No entanto, não satisfeitos com esta decisão de desocupação, tomada durante a soberana assembleia, um pequeno grupo de estudantes tomou uma decisão contrária à do corpo estudantil,  e invadiu o prédio da reitoria. Ao interesse de quem eles atendiam? Uns dizem que são de partidos políticos, outros a interesses próprios. Na verdade, isto não me importa.O fato é que uma minoria não-representativa decidiu invadir o prédio da reitoria. Como se não bastasse isto, houve pichação e depredação. Foi uma infeliz atitude infantil por parte destes setenta e poucos estudantes. Mas infantil ainda foi o Sr. Rodas, reitor da USP, convocar a polícia para executar uma reintegração de posse. Reintegração de posse de um prédio público: eis outra coisa sem sentido. Se é público, a posse é, em tese, de todos (mas não dá a ninguém o direito de pichar, depredar, ou impedir que cumpra seu propósito). Portanto, o Sr. Rodas não pode pedir reintegração de posse, pois o prédio não é dele. Aliás, o prédio é mais dos 72 invasores do que dele, que é apenas uma pessoa. Mas o prédio é mais dos milhões de contribuintes do estado de São Paulo, que esperam que seus impostos sejam revertidos a determinadas aplicações, dentre elas um prédio cuja função é ser a reitoria de uma universidade, do que dos 72 invasores.

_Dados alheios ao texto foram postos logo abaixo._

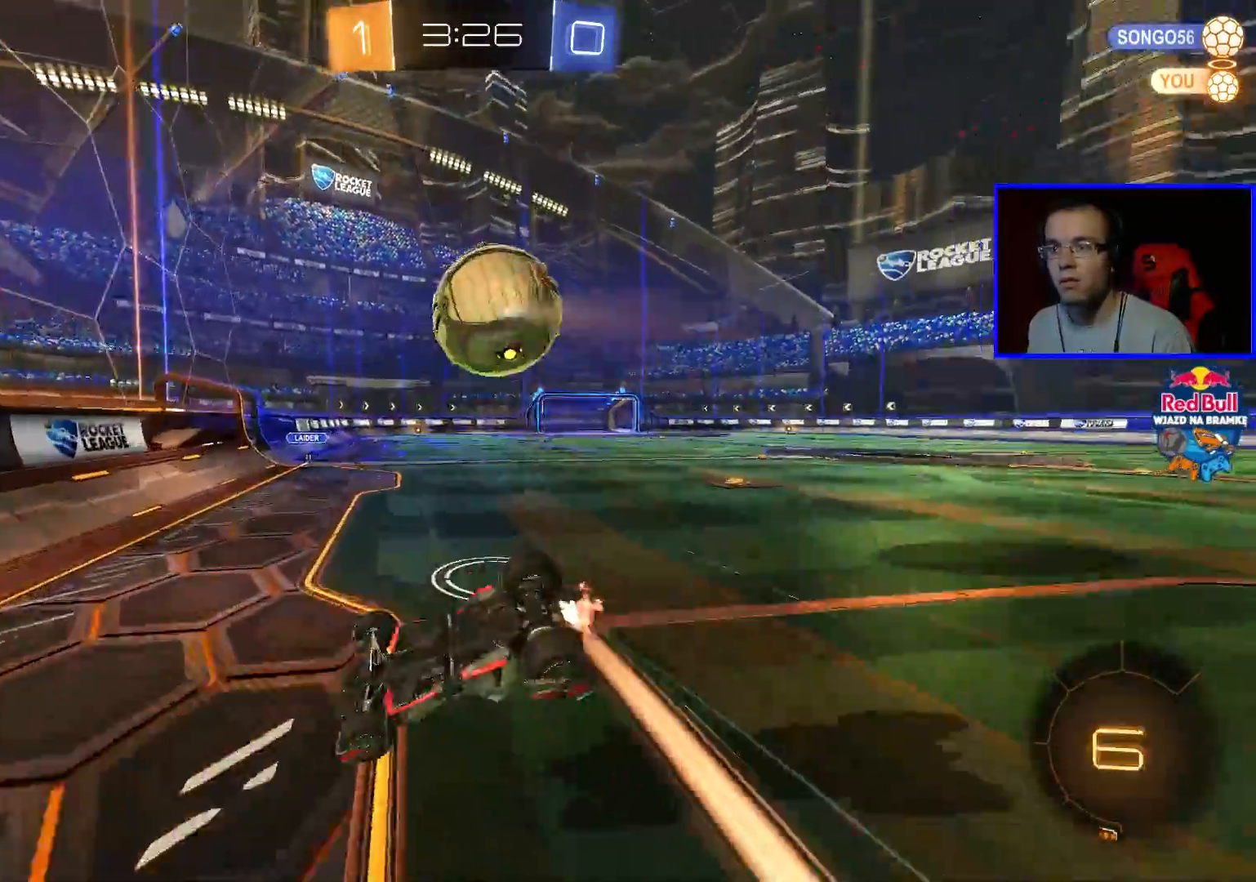
{"buttons": ["R2"], "left_stick": "center", "right_stick": "center", "events": [[17, "left_stick", "center"]]}
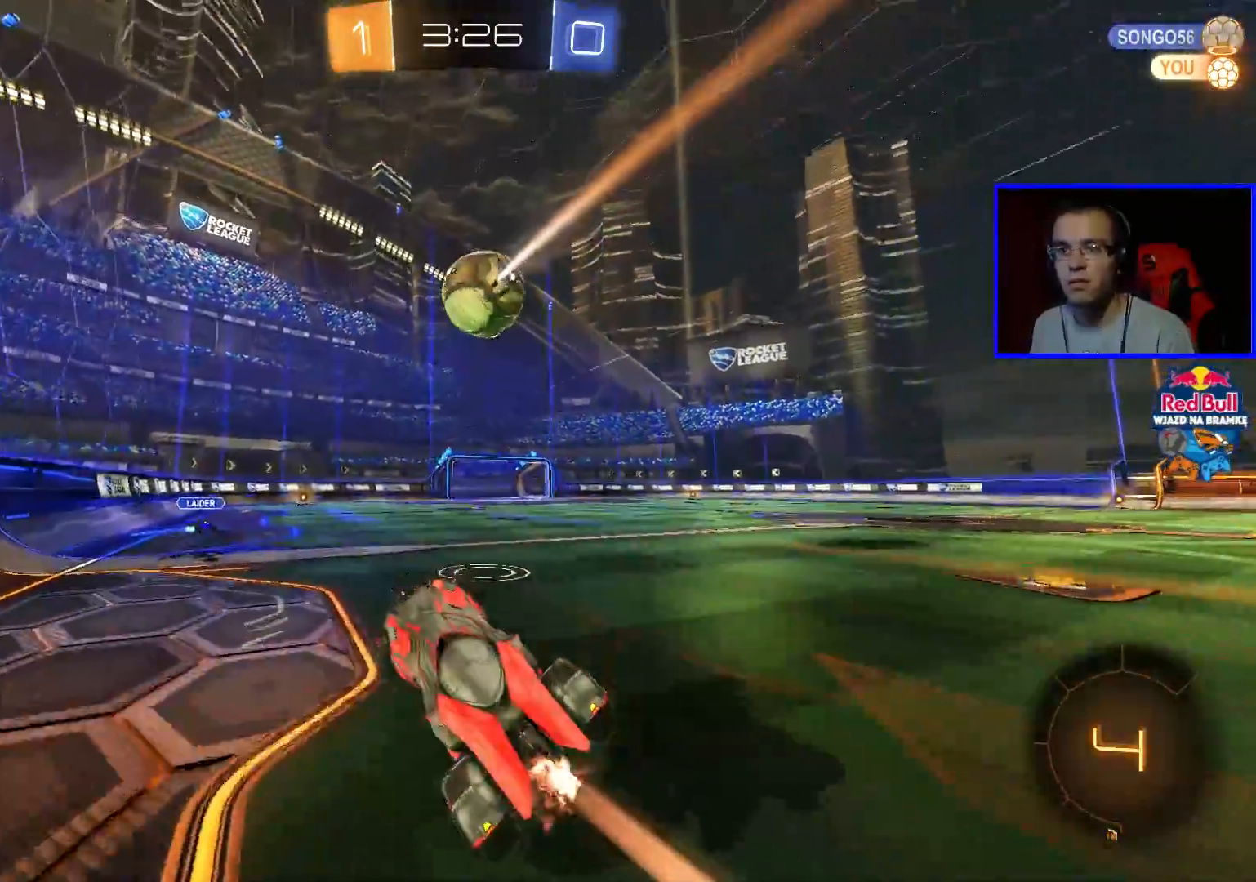
{"buttons": ["R2"], "left_stick": "center", "right_stick": "center", "events": [[167, "left_stick", "down-right"], [283, "left_stick", "center"]]}
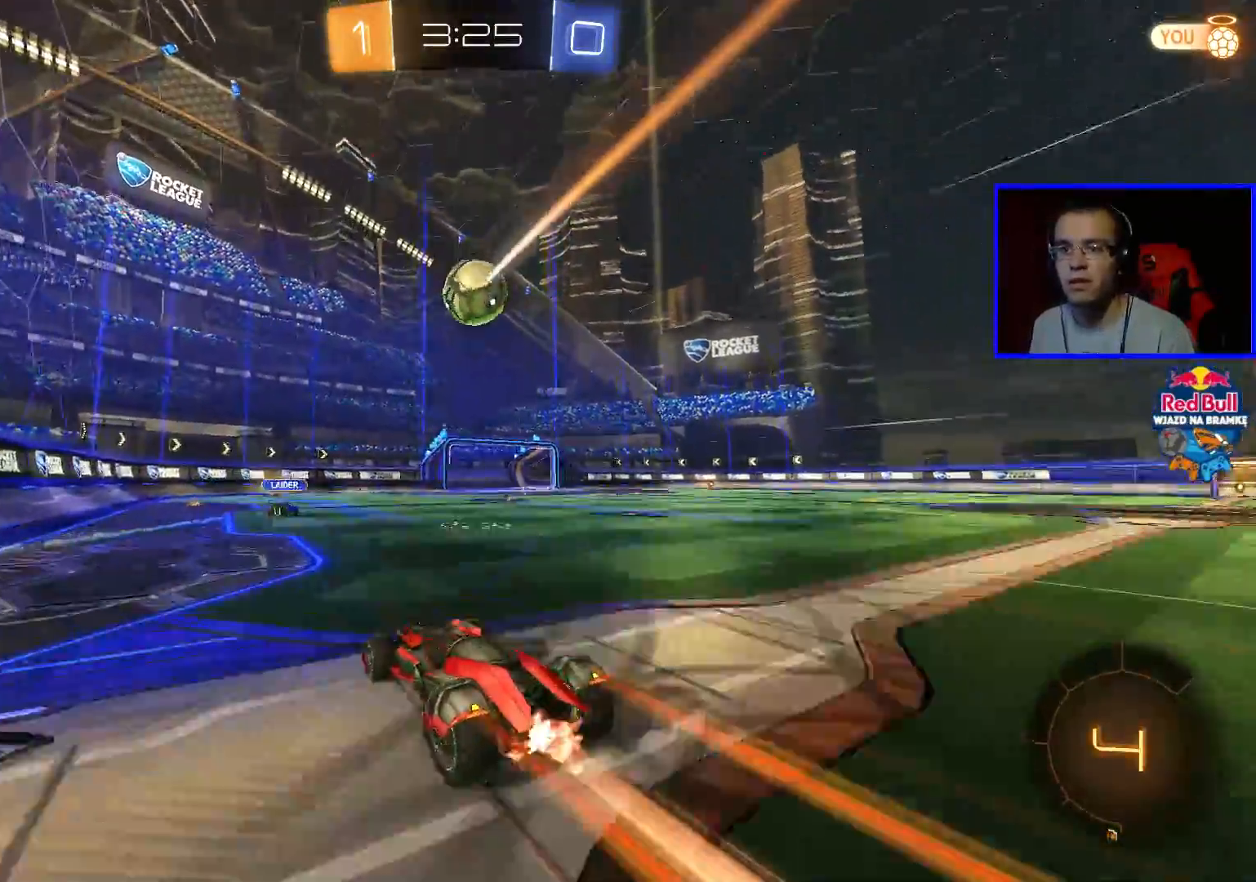
{"buttons": ["B", "R2"], "left_stick": "center", "right_stick": "center", "events": [[367, "B", "down"]]}
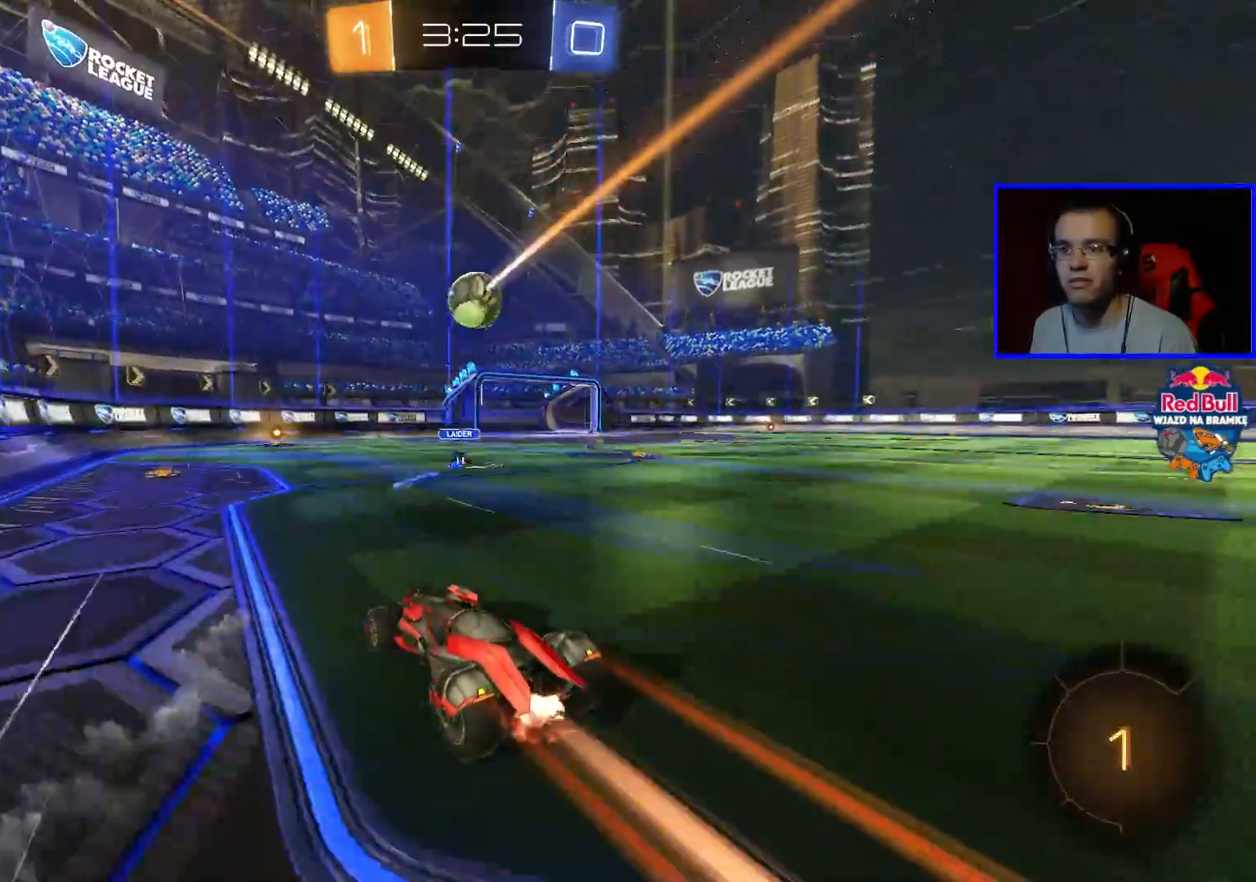
{"buttons": ["R2"], "left_stick": "down-right", "right_stick": "center", "events": [[167, "B", "up"], [467, "left_stick", "down-right"]]}
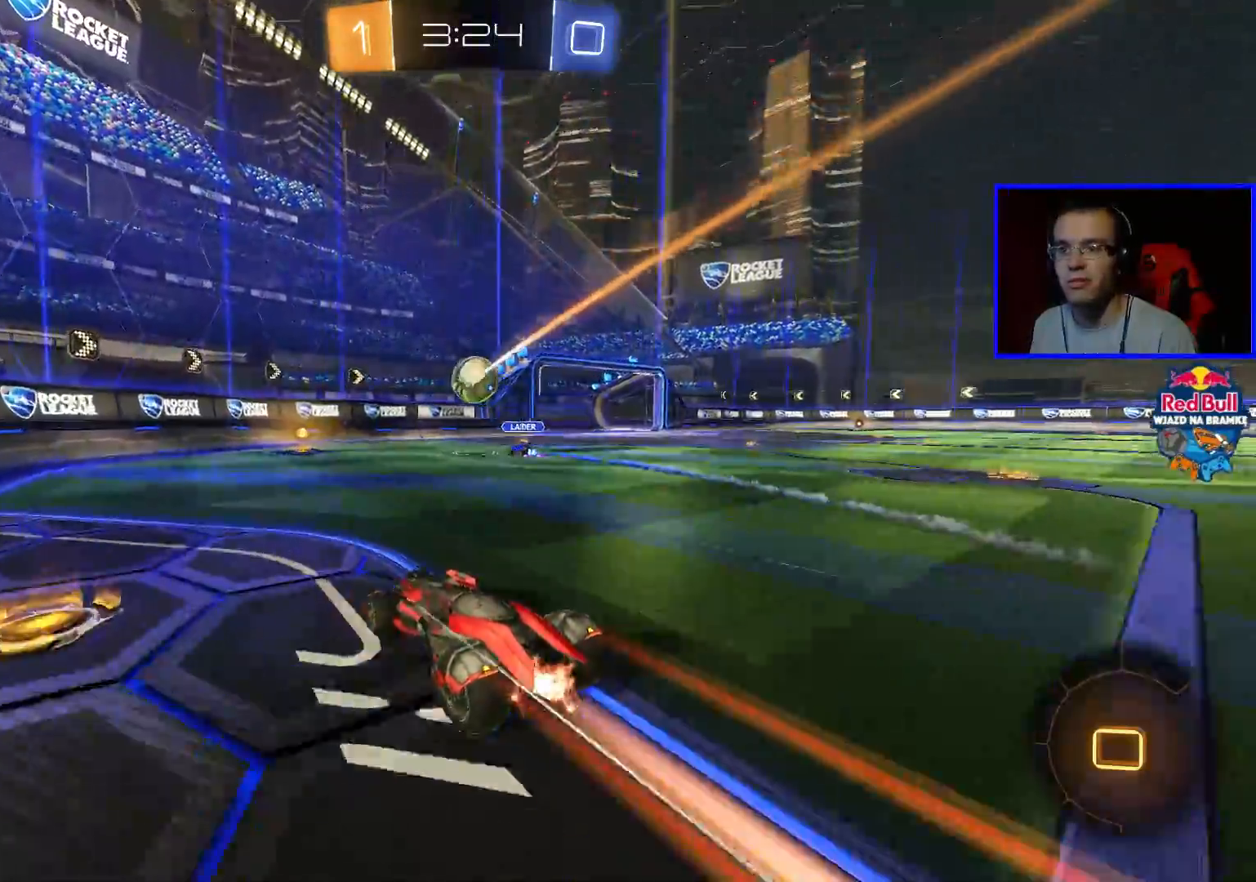
{"buttons": ["R2"], "left_stick": "center", "right_stick": "center", "events": [[83, "left_stick", "center"]]}
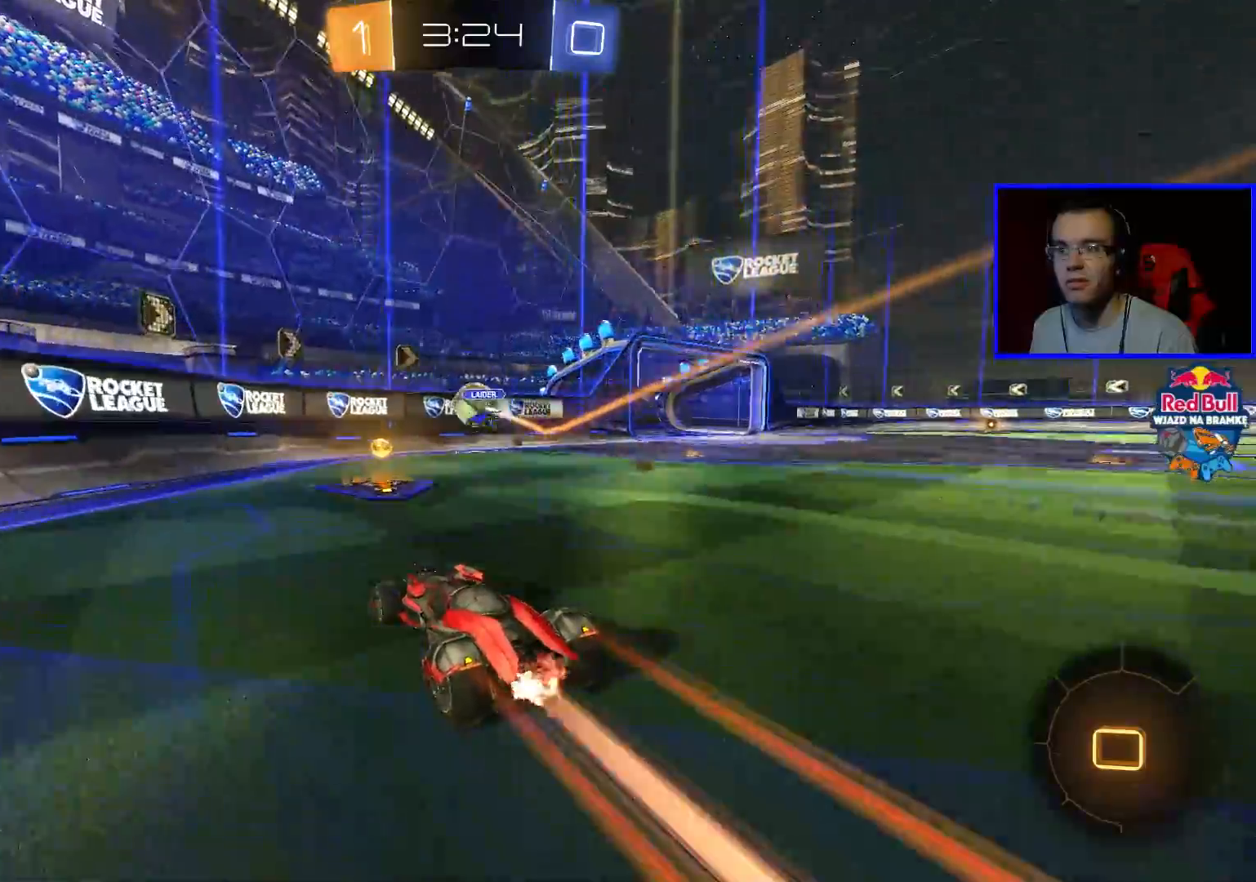
{"buttons": ["R2"], "left_stick": "down-right", "right_stick": "center", "events": [[83, "left_stick", "down-right"], [133, "L1", "down"], [283, "L1", "up"]]}
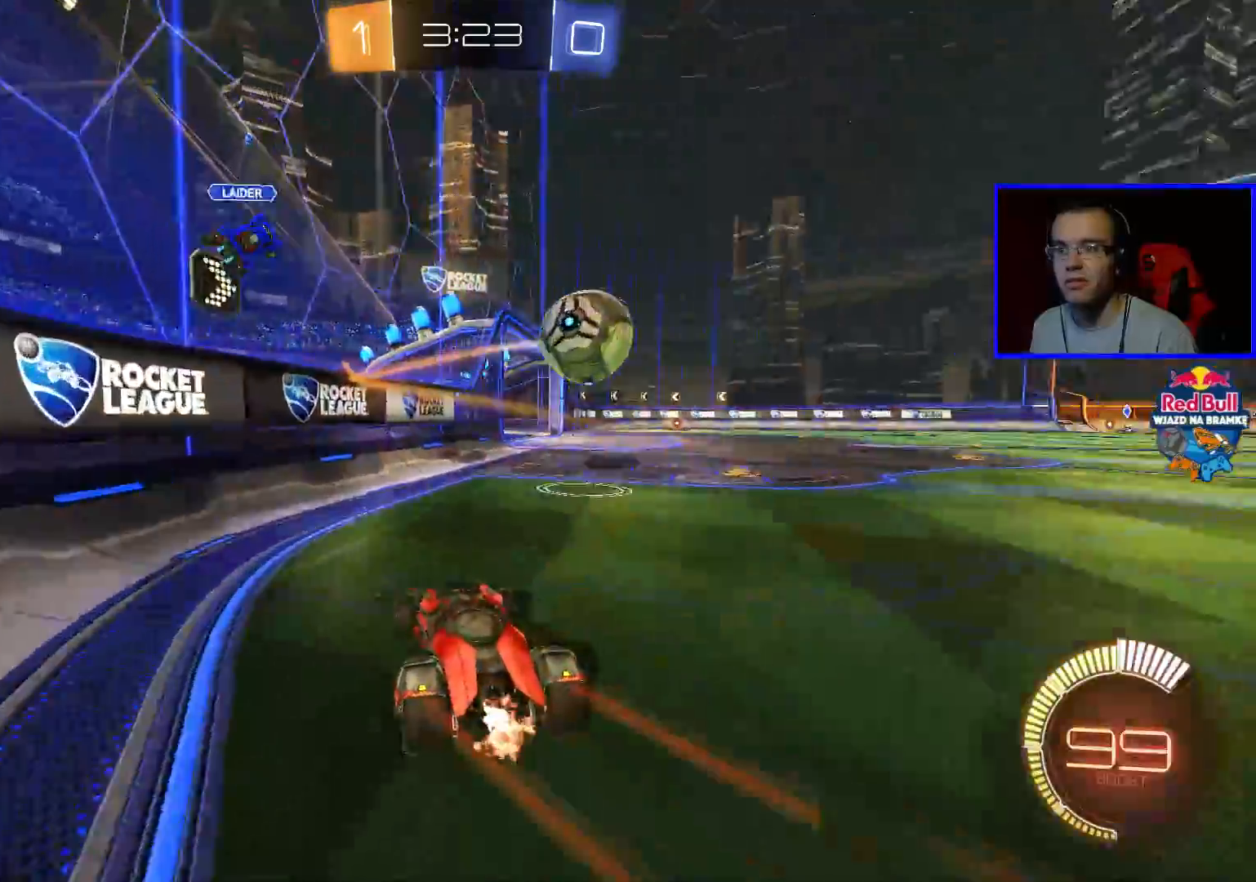
{"buttons": ["R2"], "left_stick": "center", "right_stick": "center", "events": [[467, "left_stick", "center"]]}
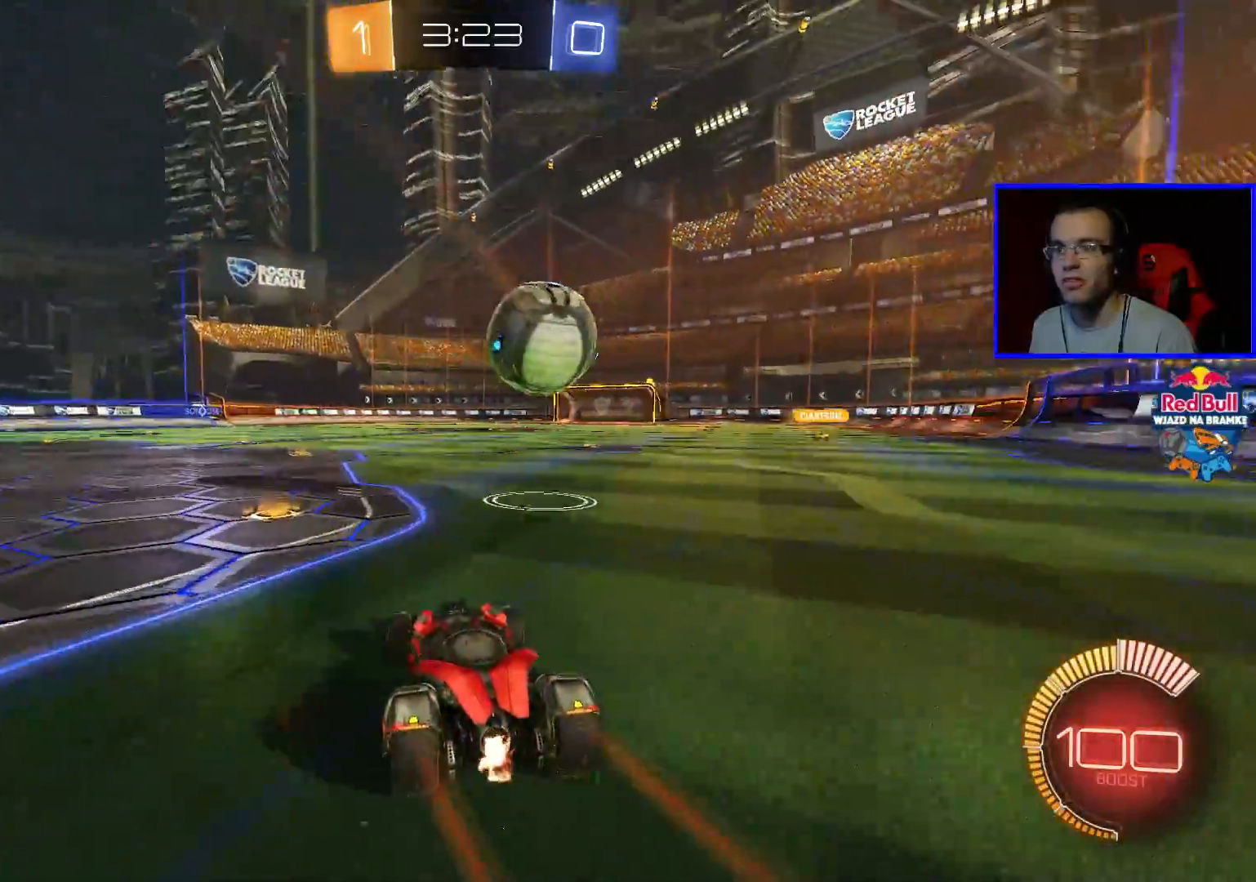
{"buttons": ["R2"], "left_stick": "down-right", "right_stick": "center", "events": [[183, "left_stick", "down-right"], [333, "left_stick", "center"], [433, "left_stick", "down-right"]]}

Sendo assim, está claro que uma minoria tomou uma decisão que não reflete o interesse do corpo estudantil, e agiram por vontade própria. Não preciso dizer que eles são, obviamente culpados, e cometaram um crime passível de prisão. Assim como faltou bom senso ao invasores ao invadir a reitoria, e ao Sr. Rodas ao chamar a Polícia Militar, também faltou bom senso ao Ministério Público. Estes invasores são pobres coitados que só queriam entrar pra história, que têm um profundo sentimento de nostalgia dos tempos que não viveram, em que a luta estudantil era admirável, e contribuia para construir um país melhor. Eles precisam ser considerados culpados, sim, pois de fato o são. Mas entre considerá-los culpados e condená-los a cumprir pena, seja ela qual for, há uma grande distância. Condená-los por depredação é uma coisa, por formação de quadrilha é algo ridículo.

Há quem diga que faltou bom senso à Polícia Militar na ação, já que foram centenas de soldados armados, helicópteros, para reintegrar a posse, enquanto os invasores eram setenta e poucos. Neste ponto acho que houve um acerto, já que esta clara demonstração de poderio evitou conflitos e garantiu a saída pacífica dos invasores. Claro que há as denúncias de agressão por parte da PM, mas são casos pontuais e não refletem o comportamento geral da polícia, que foi adequado.

Enfim, o episódio da invasão é lamentável e ambas as partes cometeram erros. Mas por que o Ministério Público resolveu ressucitar isto agora? Não havia necessidade. Os invasores já aprenderam  (ou não) a lição, quando foram levados para a delegacia. Todos sabem que mesmo errando, suas intenções não eram ruins. Há tantas outras coisas com as quais o Ministério Público poderia se ocupar, tantos problemas para serem resolvidos, e ele perde seu tempo acusando as criancinhas pseudo-revolucionárias das nossas universidades de formação de quadrilha. Encerro o texto com o que pensei quando vi esta notícia: "Puta que pariu, Ministério Público, vai arrumar o que fazer!".